Without including any images, please transcribe all the lines below exactly.
##### MATERIAL SHOWN #####
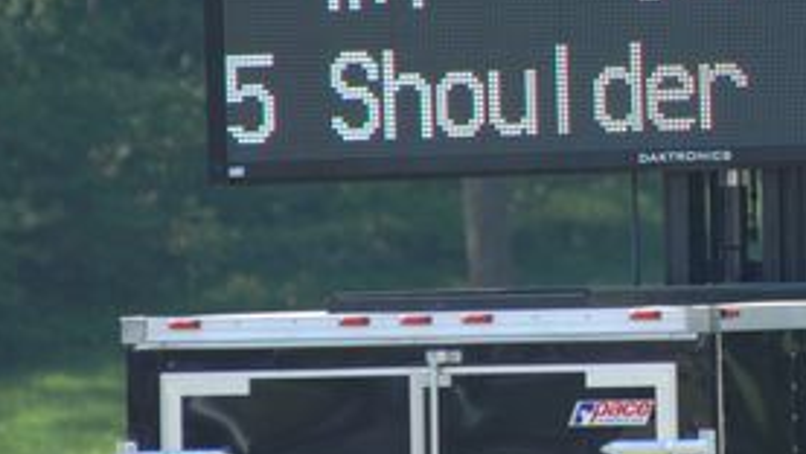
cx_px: 669
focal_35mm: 1449
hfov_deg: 1.5
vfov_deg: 0.8
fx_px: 30977
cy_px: -7
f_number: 5.6
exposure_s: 1/320
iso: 200
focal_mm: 400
#####
SOLUTION TO THIS PROBLEM >>
cx_px: 669
focal_35mm: 1449
hfov_deg: 1.5
vfov_deg: 0.8
fx_px: 30977
cy_px: -7
f_number: 5.6
exposure_s: 1/320
iso: 200
focal_mm: 400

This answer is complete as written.